[PROBLEM REQUIREMENTS]: Once the line containing "right ear: (293, 115)" is found in the entries below, restate it and each following line word for word, stopping after the line containing "left ear: (76, 102)".
RECORDS SUPPLIED START
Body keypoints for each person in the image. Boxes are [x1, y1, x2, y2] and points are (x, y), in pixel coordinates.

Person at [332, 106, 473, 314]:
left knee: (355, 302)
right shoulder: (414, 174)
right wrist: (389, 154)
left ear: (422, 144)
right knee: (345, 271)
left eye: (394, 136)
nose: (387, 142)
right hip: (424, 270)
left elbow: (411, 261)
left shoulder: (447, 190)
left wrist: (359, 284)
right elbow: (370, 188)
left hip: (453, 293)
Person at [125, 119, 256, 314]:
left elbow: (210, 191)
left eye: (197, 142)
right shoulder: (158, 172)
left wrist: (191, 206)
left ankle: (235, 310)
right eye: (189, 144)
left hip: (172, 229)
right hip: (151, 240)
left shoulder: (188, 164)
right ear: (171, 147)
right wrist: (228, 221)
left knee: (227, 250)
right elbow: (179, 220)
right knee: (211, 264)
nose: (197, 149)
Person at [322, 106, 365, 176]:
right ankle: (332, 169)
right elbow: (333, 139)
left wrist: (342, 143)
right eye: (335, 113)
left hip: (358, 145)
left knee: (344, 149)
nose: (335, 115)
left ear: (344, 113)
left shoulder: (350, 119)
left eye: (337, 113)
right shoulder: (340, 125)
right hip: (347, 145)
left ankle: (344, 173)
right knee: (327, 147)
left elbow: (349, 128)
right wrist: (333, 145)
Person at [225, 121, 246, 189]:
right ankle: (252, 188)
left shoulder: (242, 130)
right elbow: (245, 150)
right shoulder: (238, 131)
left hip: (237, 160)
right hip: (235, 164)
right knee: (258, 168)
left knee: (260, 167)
RECORDS SUPPLIED END
RECORDS SUPPLIED START
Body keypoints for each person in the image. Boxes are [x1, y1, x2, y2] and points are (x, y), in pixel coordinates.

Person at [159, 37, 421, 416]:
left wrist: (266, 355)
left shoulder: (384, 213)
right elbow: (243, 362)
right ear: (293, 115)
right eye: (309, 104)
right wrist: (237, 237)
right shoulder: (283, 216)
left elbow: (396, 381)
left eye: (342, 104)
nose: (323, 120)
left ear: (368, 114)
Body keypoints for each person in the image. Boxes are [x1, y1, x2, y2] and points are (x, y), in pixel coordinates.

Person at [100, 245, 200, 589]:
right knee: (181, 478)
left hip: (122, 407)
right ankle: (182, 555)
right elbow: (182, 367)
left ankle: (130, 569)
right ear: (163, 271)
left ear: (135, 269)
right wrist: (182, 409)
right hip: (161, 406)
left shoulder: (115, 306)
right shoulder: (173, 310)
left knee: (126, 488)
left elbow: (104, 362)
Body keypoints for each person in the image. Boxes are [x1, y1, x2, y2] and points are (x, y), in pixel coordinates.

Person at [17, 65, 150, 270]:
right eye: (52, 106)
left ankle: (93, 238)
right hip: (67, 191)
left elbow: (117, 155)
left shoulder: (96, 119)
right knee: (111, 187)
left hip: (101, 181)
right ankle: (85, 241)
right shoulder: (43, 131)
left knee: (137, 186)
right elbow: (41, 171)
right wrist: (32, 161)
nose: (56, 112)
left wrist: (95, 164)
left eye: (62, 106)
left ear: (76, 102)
RECORDS SUPPLIED END
[SOLUTION]:
right ear: (293, 115)
right eye: (309, 104)
right wrist: (237, 237)
right shoulder: (283, 216)
left elbow: (396, 381)
left eye: (342, 104)
nose: (323, 120)
left ear: (368, 114)
Body keypoints for each person in the image. Boxes are [x1, y1, x2, y2] and points are (x, y), in pixel coordinates.

Person at [100, 245, 200, 589]:
right knee: (181, 478)
left hip: (122, 407)
right ankle: (182, 555)
right elbow: (182, 367)
left ankle: (130, 569)
right ear: (163, 271)
left ear: (135, 269)
right wrist: (182, 409)
right hip: (161, 406)
left shoulder: (115, 306)
right shoulder: (173, 310)
left knee: (126, 488)
left elbow: (104, 362)
Body keypoints for each person in the image. Boxes are [x1, y1, x2, y2] and points are (x, y), in pixel coordinates.

Person at [17, 65, 150, 270]:
right eye: (52, 106)
left ankle: (93, 238)
right hip: (67, 191)
left elbow: (117, 155)
left shoulder: (96, 119)
right knee: (111, 187)
left hip: (101, 181)
right ankle: (85, 241)
right shoulder: (43, 131)
left knee: (137, 186)
right elbow: (41, 171)
right wrist: (32, 161)
nose: (56, 112)
left wrist: (95, 164)
left eye: (62, 106)
left ear: (76, 102)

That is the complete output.